Copy out the listing beneath, missing nothing.
━━━━━━━━━━━━━━━━━━━━
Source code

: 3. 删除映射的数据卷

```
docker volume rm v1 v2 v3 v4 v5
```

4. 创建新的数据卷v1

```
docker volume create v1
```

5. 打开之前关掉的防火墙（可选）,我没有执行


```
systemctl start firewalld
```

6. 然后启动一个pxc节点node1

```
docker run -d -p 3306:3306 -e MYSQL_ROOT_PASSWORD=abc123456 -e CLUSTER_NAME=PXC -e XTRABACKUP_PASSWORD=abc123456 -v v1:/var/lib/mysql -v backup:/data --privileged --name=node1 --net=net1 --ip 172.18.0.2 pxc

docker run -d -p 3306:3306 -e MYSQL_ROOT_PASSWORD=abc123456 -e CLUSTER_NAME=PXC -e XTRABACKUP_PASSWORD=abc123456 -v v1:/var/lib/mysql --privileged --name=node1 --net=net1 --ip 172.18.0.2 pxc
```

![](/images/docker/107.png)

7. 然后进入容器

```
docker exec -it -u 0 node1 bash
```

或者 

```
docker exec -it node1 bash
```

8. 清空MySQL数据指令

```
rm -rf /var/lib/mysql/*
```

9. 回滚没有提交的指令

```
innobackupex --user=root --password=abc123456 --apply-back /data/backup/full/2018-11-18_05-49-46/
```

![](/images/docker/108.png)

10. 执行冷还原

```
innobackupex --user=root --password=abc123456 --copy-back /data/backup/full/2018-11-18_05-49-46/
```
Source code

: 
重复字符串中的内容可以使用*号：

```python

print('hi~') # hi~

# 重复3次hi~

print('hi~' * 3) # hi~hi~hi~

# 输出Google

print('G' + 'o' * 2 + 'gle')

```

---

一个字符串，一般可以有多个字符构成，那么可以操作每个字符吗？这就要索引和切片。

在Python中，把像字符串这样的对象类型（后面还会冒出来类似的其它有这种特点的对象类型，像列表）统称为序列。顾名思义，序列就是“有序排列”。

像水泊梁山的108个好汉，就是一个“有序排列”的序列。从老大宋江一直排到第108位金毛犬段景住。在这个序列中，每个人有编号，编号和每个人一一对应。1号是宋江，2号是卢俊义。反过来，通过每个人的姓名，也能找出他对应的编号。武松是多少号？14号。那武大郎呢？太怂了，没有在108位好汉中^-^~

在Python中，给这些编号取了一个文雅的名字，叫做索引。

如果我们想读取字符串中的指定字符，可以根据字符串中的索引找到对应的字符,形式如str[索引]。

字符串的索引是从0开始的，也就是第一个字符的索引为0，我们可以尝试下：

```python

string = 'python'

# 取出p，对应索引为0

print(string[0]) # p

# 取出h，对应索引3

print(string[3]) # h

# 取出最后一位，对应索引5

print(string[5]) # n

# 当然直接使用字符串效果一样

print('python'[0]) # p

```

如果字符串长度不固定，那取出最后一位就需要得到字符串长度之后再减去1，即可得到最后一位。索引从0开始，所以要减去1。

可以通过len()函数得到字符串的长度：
━━━━━━━━━━━━━━━━━━━━
**TASK SOLUTION:**
Source code

: 3. 删除映射的数据卷

```
docker volume rm v1 v2 v3 v4 v5
```

4. 创建新的数据卷v1

```
docker volume create v1
```

5. 打开之前关掉的防火墙（可选）,我没有执行


```
systemctl start firewalld
```

6. 然后启动一个pxc节点node1

```
docker run -d -p 3306:3306 -e MYSQL_ROOT_PASSWORD=abc123456 -e CLUSTER_NAME=PXC -e XTRABACKUP_PASSWORD=abc123456 -v v1:/var/lib/mysql -v backup:/data --privileged --name=node1 --net=net1 --ip 172.18.0.2 pxc

docker run -d -p 3306:3306 -e MYSQL_ROOT_PASSWORD=abc123456 -e CLUSTER_NAME=PXC -e XTRABACKUP_PASSWORD=abc123456 -v v1:/var/lib/mysql --privileged --name=node1 --net=net1 --ip 172.18.0.2 pxc
```

![](/images/docker/107.png)

7. 然后进入容器

```
docker exec -it -u 0 node1 bash
```

或者 

```
docker exec -it node1 bash
```

8. 清空MySQL数据指令

```
rm -rf /var/lib/mysql/*
```

9. 回滚没有提交的指令

```
innobackupex --user=root --password=abc123456 --apply-back /data/backup/full/2018-11-18_05-49-46/
```

![](/images/docker/108.png)

10. 执行冷还原

```
innobackupex --user=root --password=abc123456 --copy-back /data/backup/full/2018-11-18_05-49-46/
```
Source code

: 
重复字符串中的内容可以使用*号：

```python

print('hi~') # hi~

# 重复3次hi~

print('hi~' * 3) # hi~hi~hi~

# 输出Google

print('G' + 'o' * 2 + 'gle')

```

---

一个字符串，一般可以有多个字符构成，那么可以操作每个字符吗？这就要索引和切片。

在Python中，把像字符串这样的对象类型（后面还会冒出来类似的其它有这种特点的对象类型，像列表）统称为序列。顾名思义，序列就是“有序排列”。

像水泊梁山的108个好汉，就是一个“有序排列”的序列。从老大宋江一直排到第108位金毛犬段景住。在这个序列中，每个人有编号，编号和每个人一一对应。1号是宋江，2号是卢俊义。反过来，通过每个人的姓名，也能找出他对应的编号。武松是多少号？14号。那武大郎呢？太怂了，没有在108位好汉中^-^~

在Python中，给这些编号取了一个文雅的名字，叫做索引。

如果我们想读取字符串中的指定字符，可以根据字符串中的索引找到对应的字符,形式如str[索引]。

字符串的索引是从0开始的，也就是第一个字符的索引为0，我们可以尝试下：

```python

string = 'python'

# 取出p，对应索引为0

print(string[0]) # p

# 取出h，对应索引3

print(string[3]) # h

# 取出最后一位，对应索引5

print(string[5]) # n

# 当然直接使用字符串效果一样

print('python'[0]) # p

```

如果字符串长度不固定，那取出最后一位就需要得到字符串长度之后再减去1，即可得到最后一位。索引从0开始，所以要减去1。

可以通过len()函数得到字符串的长度：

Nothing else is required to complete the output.